We are served by a small electric company, thanks to the coincidence
of living in a particular section of the backwoods, SECO. Their April
2013 newsletter says they are doing very well, and indeed, we have no
complaints. Their CEO Jim Duncan tackles what he says are five
significant myths regarding the future of energy in the united
States. Uh-oh, another myth debunker. Here's where we seriously part
company. The myths are that we are facing an energy crisis, must make
radical changes to save the environment, alter our behavior as an
example for the world, that renewable sources of power can replace
traditional sources, and that the environmental movement movement has
the answers to our energy future. Well, I'm a subscriber to those
supposed myths, and I could fill up a lot of space refuting his
points. But let's mention just one: about the supposed inability of
renewables to replace current sources. He says wind and solar make up
only 4% of our current energy mix, so couldn't make much of a dent in
our needs. Here's the fallacy: assuming that what we have today
represents the potential for the future. If we made a real effort to
develop these, including formidable storage to alleviate erratic
production (the sun doesn't shine at night, wind comes and goes) they
could indeed become significant. It just won't happen as long as
attitudes like his are in charge. The old order seldom yields
voluntarily to the new.
Article by Douglas Heaven in NEW SCIENTIST titled “Lost in the
Clouds” says that in the digital age your possessions and
memories are not truly yours any more; they belong to the cloud.
There's a lawsuit by a man whose business was wiped out when all his
stored films were deleted without warning. The claim is that he
forfeited his rights to his property the moment he uploaded it,
ironically, for safekeeping. You think you're safe? 54% of people
claim to never use the cloud, yet 95% of them actually do; they just
don't know it. It is widely thought that by 2020 the cloud will run
all digital life; already one third of US internet users visit a site
every day that relies on an Amazon server, or part of the cloud.
Makes me glad that I operate for the most part outside the cloud. I
don't want the cloud claiming it owns my novels simply because I use
email to forward them to my agent.
Advice column by Carolyn Hax in response to a mother worried about
her son's lying. She says that kids lie, people lie, everybody lies.
It's pretty much a social requirement, and children pick up on it
early; it's a survival skill. She says “Your son is trying
forbidden things not because he's a bad kid...but because he's a kid,
period.” He wants to make his own rules instead of always
accepting someone else's rules.

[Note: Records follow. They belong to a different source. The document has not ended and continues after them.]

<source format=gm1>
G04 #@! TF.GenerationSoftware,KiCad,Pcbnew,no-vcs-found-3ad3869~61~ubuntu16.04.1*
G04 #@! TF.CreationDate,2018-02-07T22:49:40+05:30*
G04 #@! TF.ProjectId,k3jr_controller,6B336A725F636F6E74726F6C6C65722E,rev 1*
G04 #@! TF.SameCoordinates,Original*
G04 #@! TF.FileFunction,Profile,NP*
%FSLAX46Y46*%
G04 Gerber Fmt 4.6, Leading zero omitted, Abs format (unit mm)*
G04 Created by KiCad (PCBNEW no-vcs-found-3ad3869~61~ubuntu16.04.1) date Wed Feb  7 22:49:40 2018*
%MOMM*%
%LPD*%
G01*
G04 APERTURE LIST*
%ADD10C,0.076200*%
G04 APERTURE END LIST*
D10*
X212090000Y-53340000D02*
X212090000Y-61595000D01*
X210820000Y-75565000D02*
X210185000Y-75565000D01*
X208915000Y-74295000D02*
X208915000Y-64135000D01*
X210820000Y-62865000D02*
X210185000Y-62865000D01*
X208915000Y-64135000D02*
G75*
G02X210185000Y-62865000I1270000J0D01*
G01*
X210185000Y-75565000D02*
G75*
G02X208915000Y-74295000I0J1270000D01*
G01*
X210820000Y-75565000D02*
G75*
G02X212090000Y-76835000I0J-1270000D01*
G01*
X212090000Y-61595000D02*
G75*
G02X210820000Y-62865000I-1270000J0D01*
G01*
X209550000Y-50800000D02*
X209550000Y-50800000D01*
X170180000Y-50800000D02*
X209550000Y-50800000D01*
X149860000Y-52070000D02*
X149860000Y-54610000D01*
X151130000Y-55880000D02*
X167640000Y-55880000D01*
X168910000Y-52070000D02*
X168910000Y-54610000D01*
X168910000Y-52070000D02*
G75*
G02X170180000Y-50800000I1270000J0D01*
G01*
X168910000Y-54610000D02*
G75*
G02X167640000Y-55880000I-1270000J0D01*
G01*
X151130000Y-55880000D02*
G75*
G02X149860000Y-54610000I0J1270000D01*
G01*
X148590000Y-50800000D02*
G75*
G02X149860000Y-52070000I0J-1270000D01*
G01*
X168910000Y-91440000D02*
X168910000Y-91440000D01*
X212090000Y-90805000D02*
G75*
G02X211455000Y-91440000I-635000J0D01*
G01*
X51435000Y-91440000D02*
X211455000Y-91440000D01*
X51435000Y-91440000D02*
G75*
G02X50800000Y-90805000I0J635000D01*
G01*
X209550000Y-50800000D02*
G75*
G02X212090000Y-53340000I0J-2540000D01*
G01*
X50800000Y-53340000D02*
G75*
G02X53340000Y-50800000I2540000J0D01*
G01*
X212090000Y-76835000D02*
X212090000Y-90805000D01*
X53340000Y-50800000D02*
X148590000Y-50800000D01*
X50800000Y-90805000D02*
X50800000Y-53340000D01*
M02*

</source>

I never thought of it that way. I
remember being disgusted as a child when I discovered that adults
think it is okay to lie to a child “This won't hurt...”

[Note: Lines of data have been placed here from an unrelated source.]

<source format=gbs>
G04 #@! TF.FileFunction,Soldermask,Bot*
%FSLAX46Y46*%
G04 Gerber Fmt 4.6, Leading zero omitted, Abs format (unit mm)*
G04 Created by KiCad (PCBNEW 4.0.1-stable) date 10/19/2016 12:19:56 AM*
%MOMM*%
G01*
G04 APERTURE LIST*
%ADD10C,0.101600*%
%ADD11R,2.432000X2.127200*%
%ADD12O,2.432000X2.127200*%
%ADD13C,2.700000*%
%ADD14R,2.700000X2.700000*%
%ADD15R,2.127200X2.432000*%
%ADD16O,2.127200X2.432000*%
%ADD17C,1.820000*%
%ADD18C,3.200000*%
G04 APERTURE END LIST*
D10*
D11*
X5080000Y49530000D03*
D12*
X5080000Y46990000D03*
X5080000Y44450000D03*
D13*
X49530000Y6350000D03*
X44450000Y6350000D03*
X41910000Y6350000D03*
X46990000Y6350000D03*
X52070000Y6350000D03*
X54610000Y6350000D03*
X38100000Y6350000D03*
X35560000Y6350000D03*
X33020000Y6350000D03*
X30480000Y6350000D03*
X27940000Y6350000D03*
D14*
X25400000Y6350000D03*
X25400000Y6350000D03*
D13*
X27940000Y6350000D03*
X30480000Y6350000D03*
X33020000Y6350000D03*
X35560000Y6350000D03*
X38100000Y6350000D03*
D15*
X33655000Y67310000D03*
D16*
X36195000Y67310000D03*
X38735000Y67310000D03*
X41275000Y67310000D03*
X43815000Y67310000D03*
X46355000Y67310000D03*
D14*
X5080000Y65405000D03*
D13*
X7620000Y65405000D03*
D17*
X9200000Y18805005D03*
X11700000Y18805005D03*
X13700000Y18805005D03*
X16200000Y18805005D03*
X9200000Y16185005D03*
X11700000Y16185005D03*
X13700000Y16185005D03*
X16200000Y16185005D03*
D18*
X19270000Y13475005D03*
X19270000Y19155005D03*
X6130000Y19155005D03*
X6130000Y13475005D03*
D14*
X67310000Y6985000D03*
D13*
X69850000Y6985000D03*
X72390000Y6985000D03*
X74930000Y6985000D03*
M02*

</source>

Now I realize that they lie to everyone. And really, how do you
honestly answer your girlfriend's query “Does this dress make
me look fat?” when an honest answer will alienate her? Actually
I do have an honest answer: “No.” The problem is, that
answer is incomplete. A full answer would be “No, it's not the
dress that makes you look fat. You'd look fat in anything.”
Complete it at your own risk.
Now I'm going to edit Five Pictures, then mindlessly gorge on
about 30 DVD movies I have accumulated while writing, before starting
my next non-Xanth novel, Were Woman; I don't let much
interfere with my writing. If that sounds like a threat, of course it
is: I'll comment on them here next month. Things like Modesty
Blaise, Treasure of the Sierra Madre, Madame Bovary,
and ones on order (the price came down) like The Hobbit, Les
Miserables, Life of Pi, Lincoln, Django Unchained, plus the
others I picked up dirt cheap at Kmart, and several DISCOVER natural
history videos. I have reasonably eclectic tastes, liking both
quality and junk. But you already knew that.